マル太の『道草日記』

ほぼ毎日更新――

中庸の真逆を代償性に求める

 発言に偏りや過不足がなく、行動に極端な逸脱がなく、全体的に釣り合いがとれている様を、

 ――中庸

 といいますが――

 現代の日本社会では――
 その中庸ではなく、中庸の真逆が、もてはやされる傾向にあります。

 すなわち――
 発言に偏りや過不足があり、行動に極端な逸脱があり、何かが部分的に振りきれている様です。

 とくにインターネット空間では、そうですよね。

 サイトで何か発信をする場合に――
 中庸を貫いていると、なかなかアクセス数を稼げないものですが――
 中庸の真逆に走ると、ときに膨大なアクセス数を稼げてしまう――

 インターネット空間では――
 アクセス数の増加が重要な動機付けになっている現実がありますから――

 中庸が廃れるのは、理の当然といえます。

 とはいえ――

 これを社会現象とみたときに――
 この“アクセス数”云々は、あくまでも表層の事象であって――

 おそらく――
 現代の日本社会は、本態として中庸が廃れつつあるのであって――
 その変化を最も鋭敏に反映しているのが、インターネット空間である――
 といえましょう。

 なぜ、現代の日本社会では、中庸が廃れつつあるのか――

 様々な見解が成り立ちうると思いますが――

 僕は――
 実は、現代の日本社会それ自体は、中庸の様相を、むしろ色濃く保っていると考えています。

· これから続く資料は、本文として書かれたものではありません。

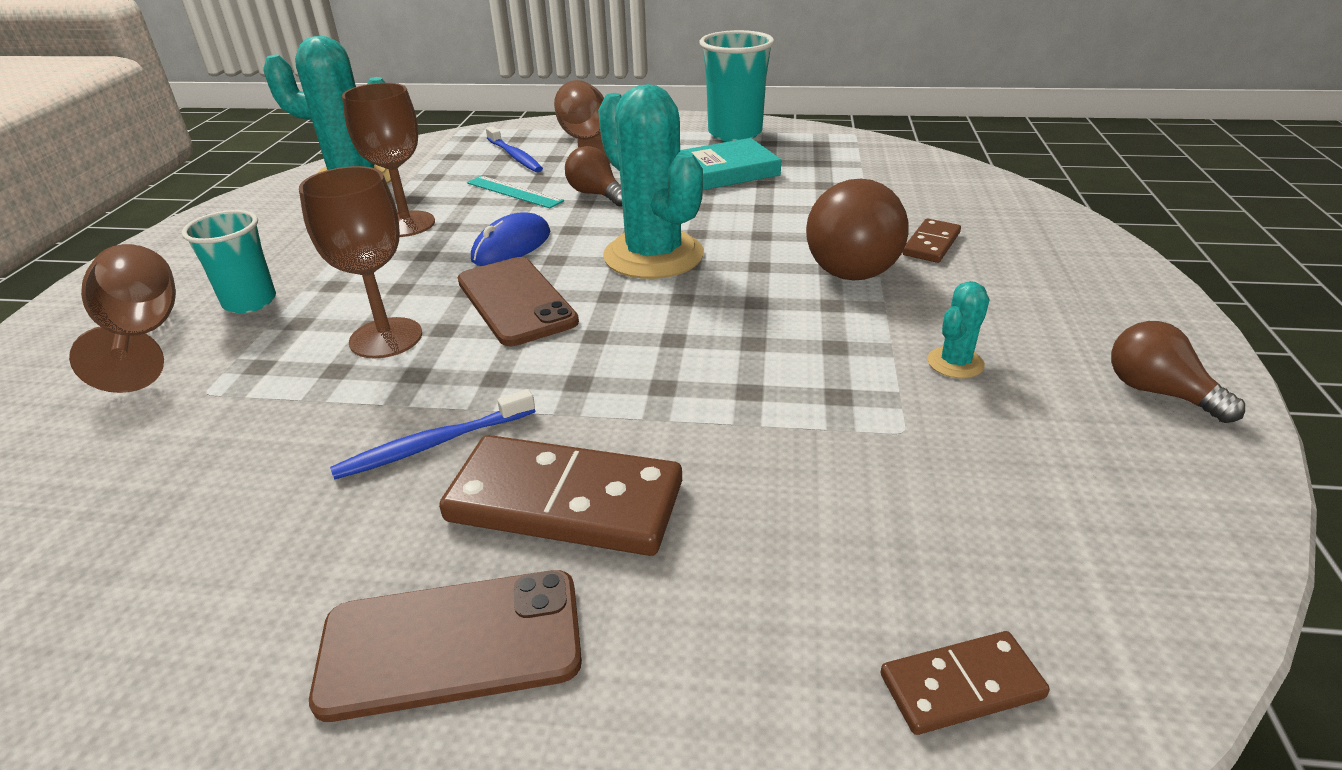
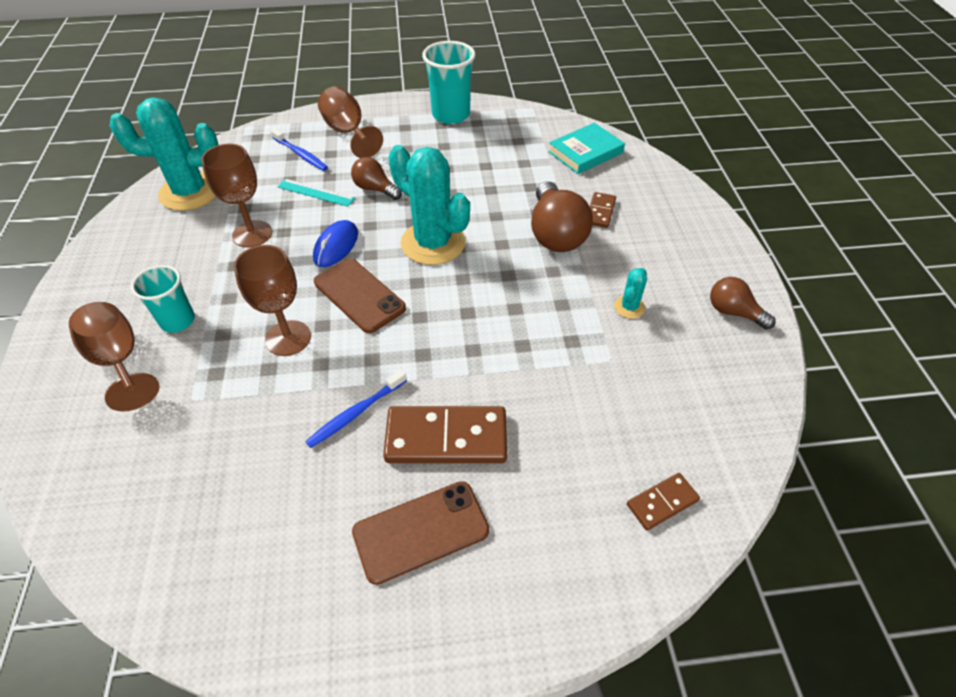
camera: 15 degrees left, 15 degrees up
turquoise book [680,138,781,190] -> turquoise book moved to [548,123,625,174]

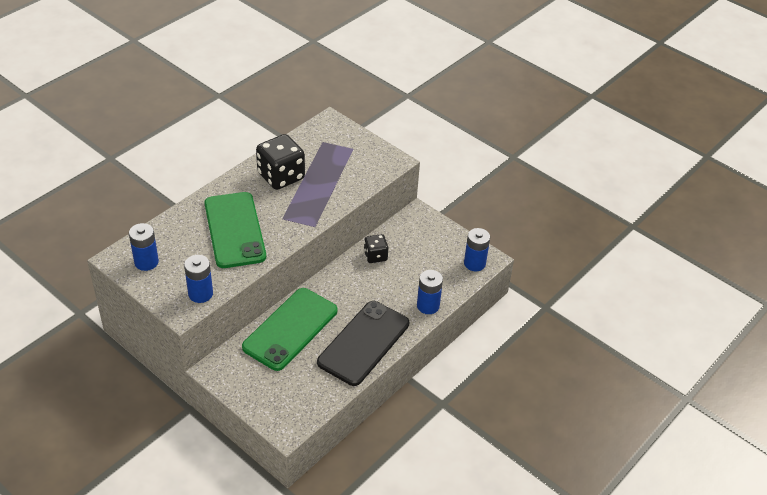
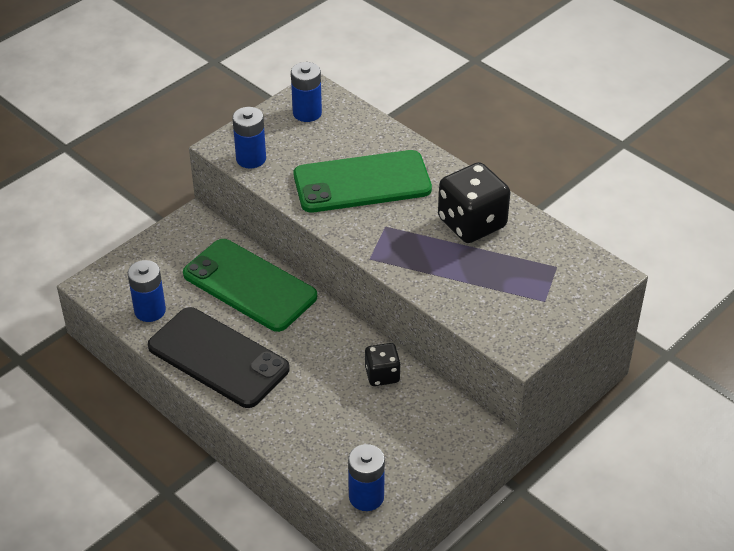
camera: 95 degrees right, 0 degrees up
blue battery [417,270,443,314] -> blue battery moved to [128,260,166,322]

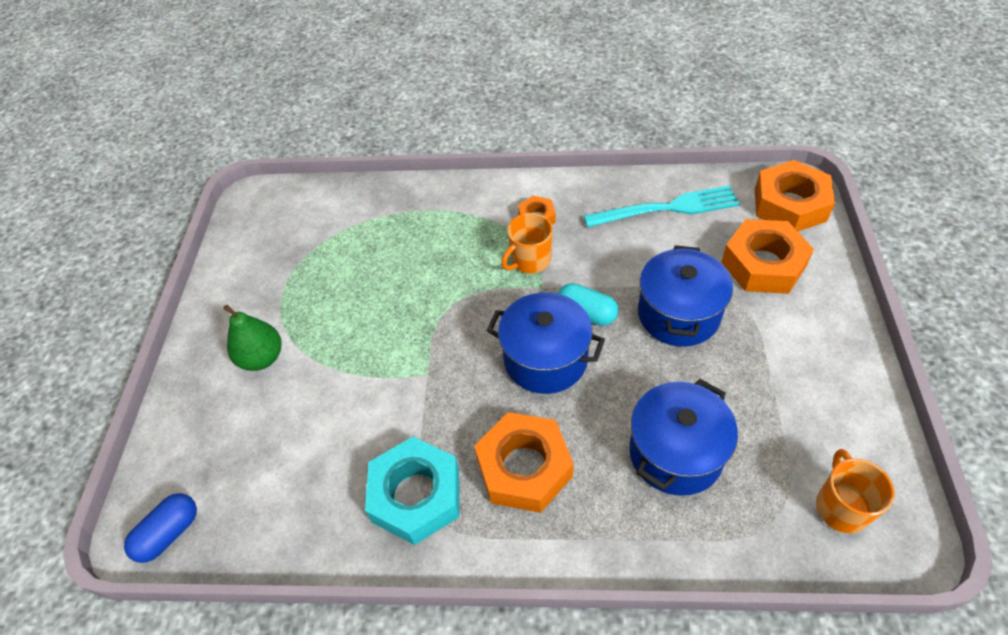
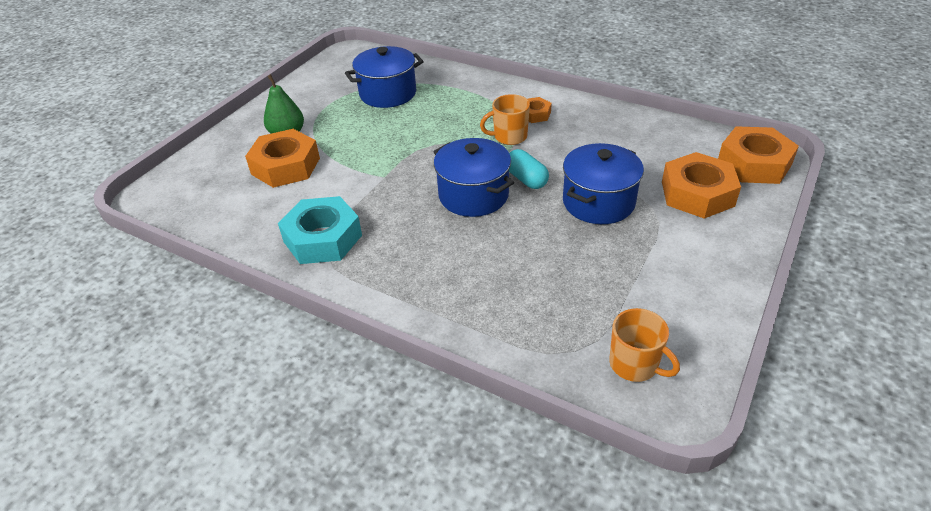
camera: 25 degrees right, 10 degrees down
blue capsule [124,493,197,563] -> none
orange nut [474,412,574,513] -> orange nut moved to [245,129,320,188]
turquoise fork [584,185,740,228] -> none
blue pot [629,379,738,496] -> blue pot moved to [345,46,424,108]
orange mug [816,449,894,534] -> orange mug turned 105 degrees clockwise [609,308,680,382]

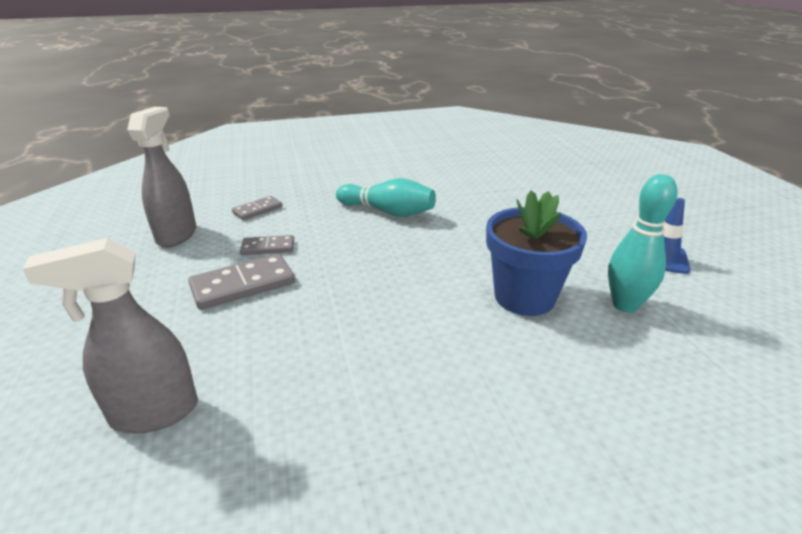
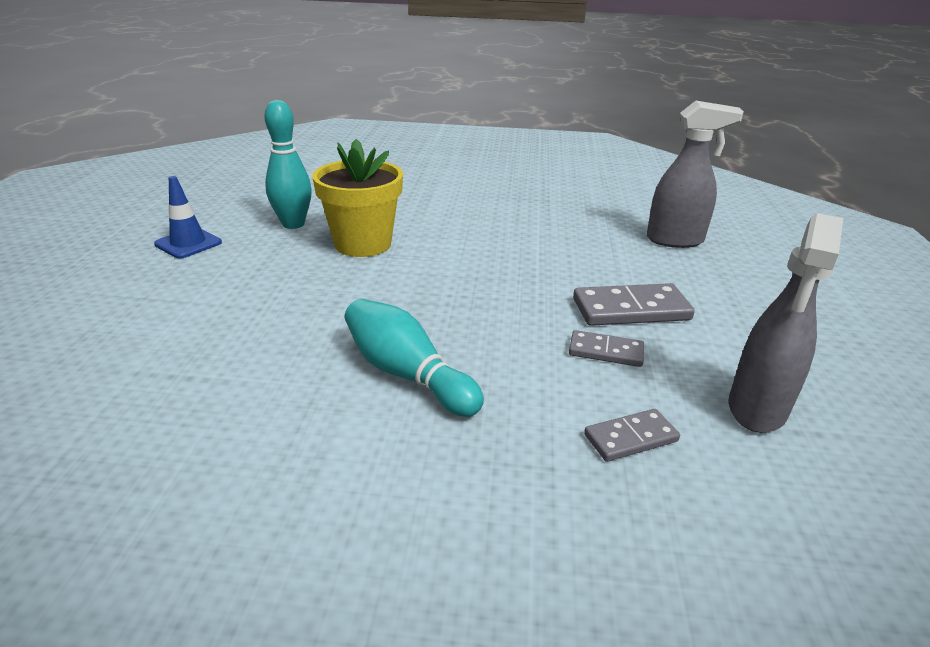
camera: 160 degrees left, 0 degrees up
blue flower pot [486,190,587,316] -> yellow flower pot [312,139,403,257]

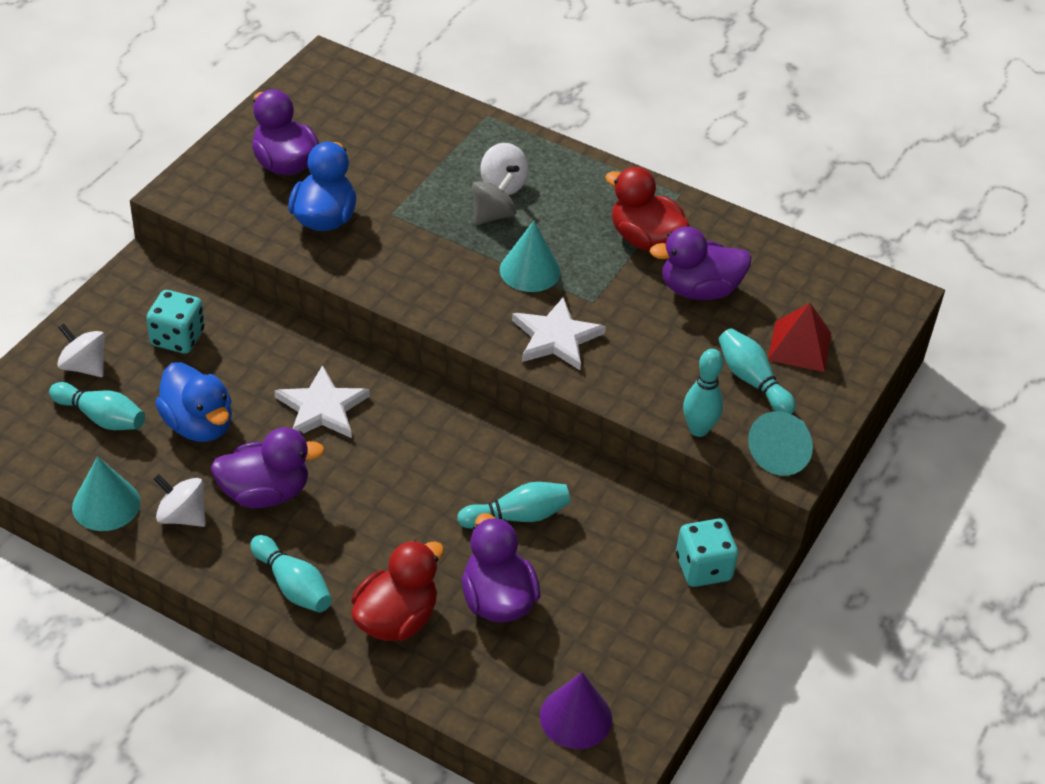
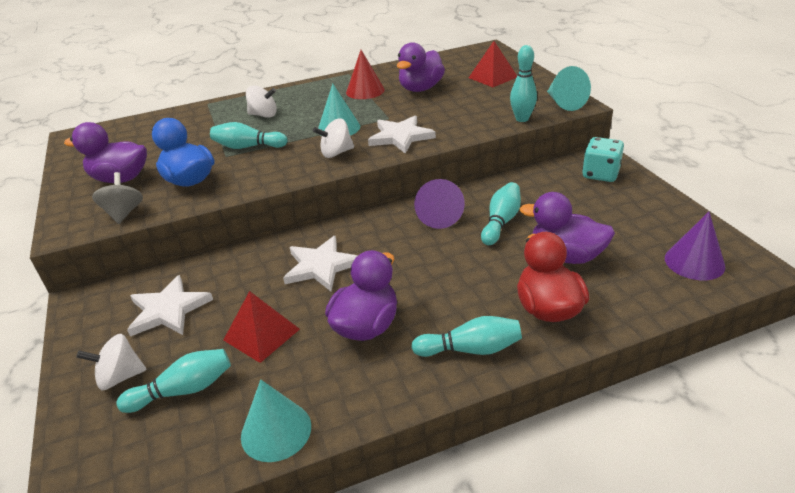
camera: 45 degrees left, 10 degrees down
turquoise dice [146,290,205,354] -> white star [127,275,213,337]
white spinning top [154,474,206,527] -> white spinning top moved to [313,118,354,158]
blue duck [155,362,232,442] -> red pyramid [223,291,300,363]
grey spinning top [472,173,517,225] -> grey spinning top moved to [92,172,143,224]
red duck [605,167,690,251] -> red cone [346,50,385,99]
turquoise bowling pin [719,328,796,414] -> turquoise bowling pin moved to [210,122,288,149]
none -> purple cone [414,179,465,229]

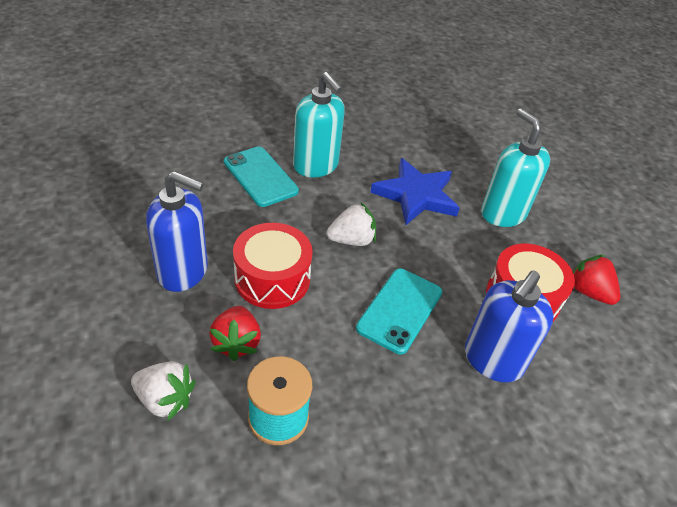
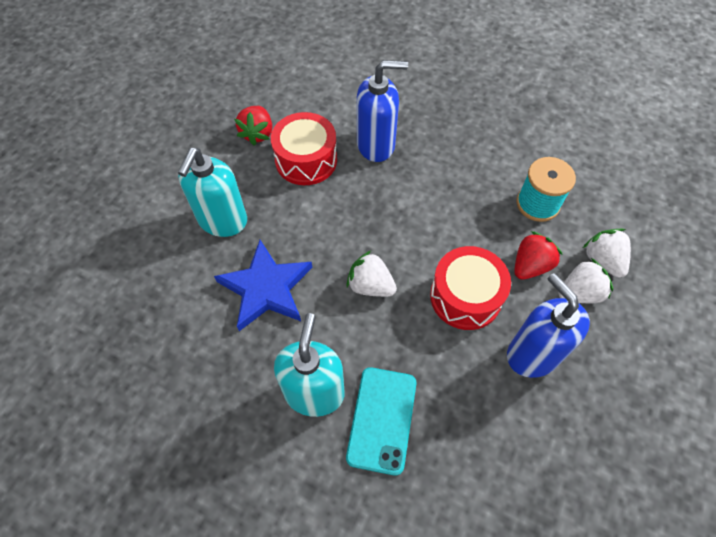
camera: 130 degrees left, 15 degrees up
turquoise phone [356,269,442,354] -> none
none -> white strawberry [558,258,613,303]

 現在の社会それ自体が、中庸の様相を色濃く保っているがゆえに――
 その中で暮らす人々は、かえって代償性に中庸の真逆を求めているのではないか――

 そんな気がしています。

 そもそも――

 中庸が叫ばれ、尊ばれた社会が――
 いかなるものであったか――

 ……

 ……

 それは――
 古代から中世にかけて――

 洋の東西を問わず――
 残虐非道の行いが絶えることはなく、かつ、度を越して理不尽な主張がまかりとおる時代であり――
 国々は絶えず戦乱に明け暮れていて、都市や集落の過半は治安が失われていた社会でした。

 そんな社会であったからこそ――
 人々が中庸を求めたのは、必然であったのでしょう。

 いいかえるなら――

 人々が中庸の真逆を求める現代の日本社会は――
 中庸という観点からは、むしろ理想的な状況にあるのかもしれません。